After recognizing what her colleagues were trying to do, Trustee McDonald was the only one who voted against the motion to change the wording of the policy. She also put forward a motion at the last board meeting to make an exception to the interpretation of the change that prevents anyone’s name from being used, but because not one of the other trustees would second her motion, it could not even be debated. She then brought forward a motion to defer the decision until after the committee meeting that took place this past Thursday, so community members would have a chance to delegate before the decision. This motion did not move forward either. 

As soon as the motion to name the Centre as the “Centre of Black Excellence” passed two weeks ago, community members stood up, marched down the aisle towards the trustees while chanting loudly and holding their placards up in protest of what they saw as a “betrayal” to the Black community. Thursday’s committee meeting was the first time community members were allowed to delegate after finding out about the decision to give the centre a name other than what was promised.


Community members protesting in front of trustees at PDSB’s meeting on May 25.

(Samanah Ali/The Pointer)


“A week after they have made this decision, [they’re] asking us to delegate because they're trying to prevent us from delegating. It begs to ask the question, what was the purpose of that?” Idris Orughu, an advocate who had worked closely with Iluyomade, said to The Pointer.

A new Procedure By-law, which was passed on September 28, blocks delegates from speaking at board meetings. They are instead only allowed to speak at committee meetings, such as the one on Thursday.

Orughu was also one of the community members who delegated at the committee meeting. “We’re here today because the board under the current Chair…has shown clearly that the last two years under supervision did not matter and have not learned their lessons,” he said at the beginning of his delegation. 

In June 2020, Ontario’s Ministry of Education stripped the PDSB’s trustees of their governance roles and appointed Bruce Rodrigues to supervise the Board after evidence showed systemic harm on their part in their failure to address widespread discrimination problems while advancing destructive policies. A year later, the trustees sent a letter to the Province to have him removed, but the education ministry ignored the request. Earlier this year, when Rodrigues had completed work to rehabilitate the troubled board, his role was lifted and trustees had their governance authority restored. Equity advocates questioned the move, fearing trustees would return to the type of behaviour now being displayed around the naming issue.
····················
(Work request A)
Repeat the passage about the naming decision starting at "As soon as the" and ending at "to The Pointer.".
(Work request B)
In the passage about the naming decision, whom did Ontario's Ministry of Education appoint in June 2020 to supervise the Board?
Answer using only the passage about the school board's naming decision.

(Information provided)
····················
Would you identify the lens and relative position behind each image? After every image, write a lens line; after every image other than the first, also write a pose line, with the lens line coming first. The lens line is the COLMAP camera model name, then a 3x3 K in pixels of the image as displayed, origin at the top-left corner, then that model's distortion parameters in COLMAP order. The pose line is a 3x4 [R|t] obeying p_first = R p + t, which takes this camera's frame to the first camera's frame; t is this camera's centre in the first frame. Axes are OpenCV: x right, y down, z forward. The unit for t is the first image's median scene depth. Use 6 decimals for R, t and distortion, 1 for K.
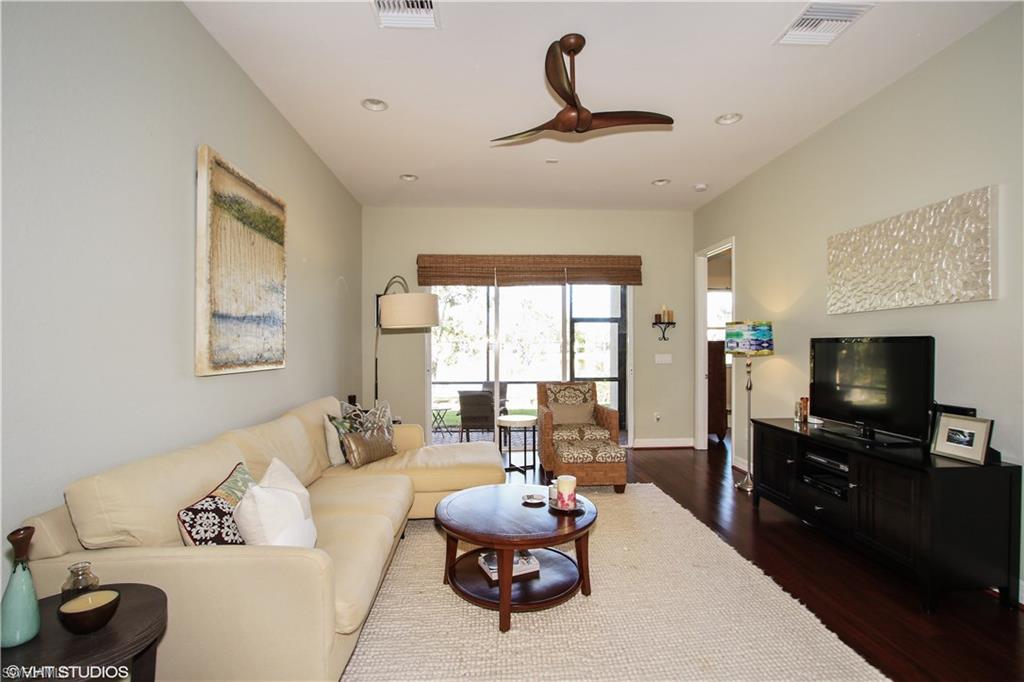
lens RADIAL K [[475.4, 0, 512.0], [0, 475.4, 341.0], [0, 0, 1]] dist [-0.000133, -0.000014]
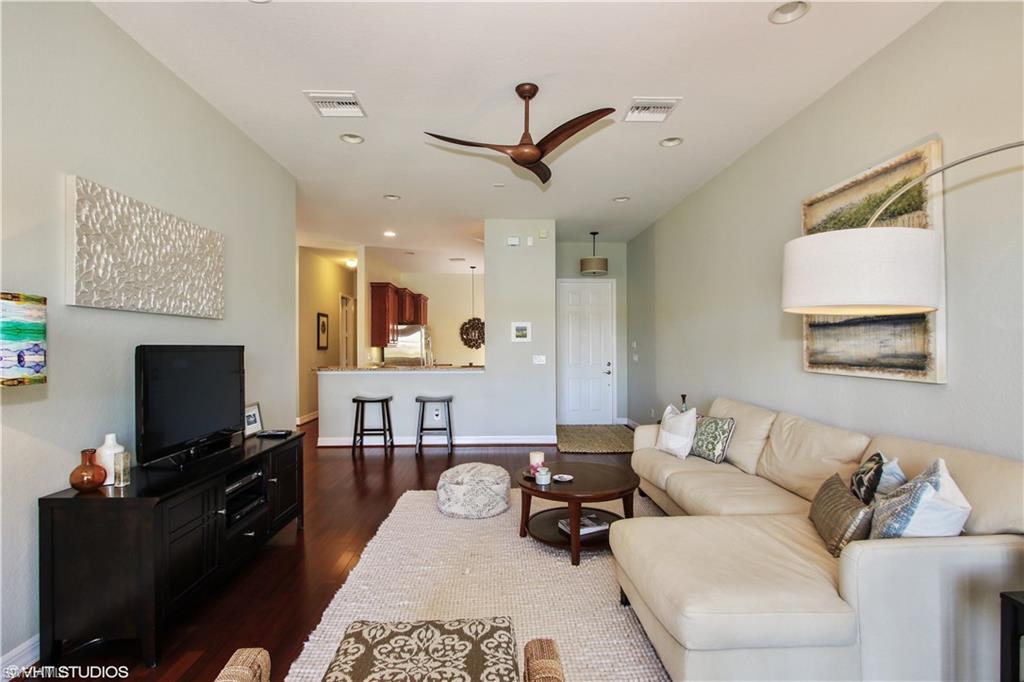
lens RADIAL K [[475.4, 0, 512.0], [0, 475.4, 341.0], [0, 0, 1]] dist [-0.000133, -0.000014]
pose [[-0.999930, 0.006396, 0.009957, 0.159423], [0.006231, 0.999844, -0.016518, 0.003801], [-0.010061, -0.016455, -0.999814, 2.196355]]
····················
(Task response A)
As soon as the motion to name the Centre as the “Centre of Black Excellence” passed two weeks ago, community members stood up, marched down the aisle towards the trustees while chanting loudly and holding their placards up in protest of what they saw as a “betrayal” to the Black community. Thursday’s committee meeting was the first time community members were allowed to delegate after finding out about the decision to give the centre a name other than what was promised.


Community members protesting in front of trustees at PDSB’s meeting on May 25.

(Samanah Ali/The Pointer)


“A week after they have made this decision, [they’re] asking us to delegate because they're trying to prevent us from delegating. It begs to ask the question, what was the purpose of that?” Idris Orughu, an advocate who had worked closely with Iluyomade, said to The Pointer.

(Task response B)
Bruce Rodrigues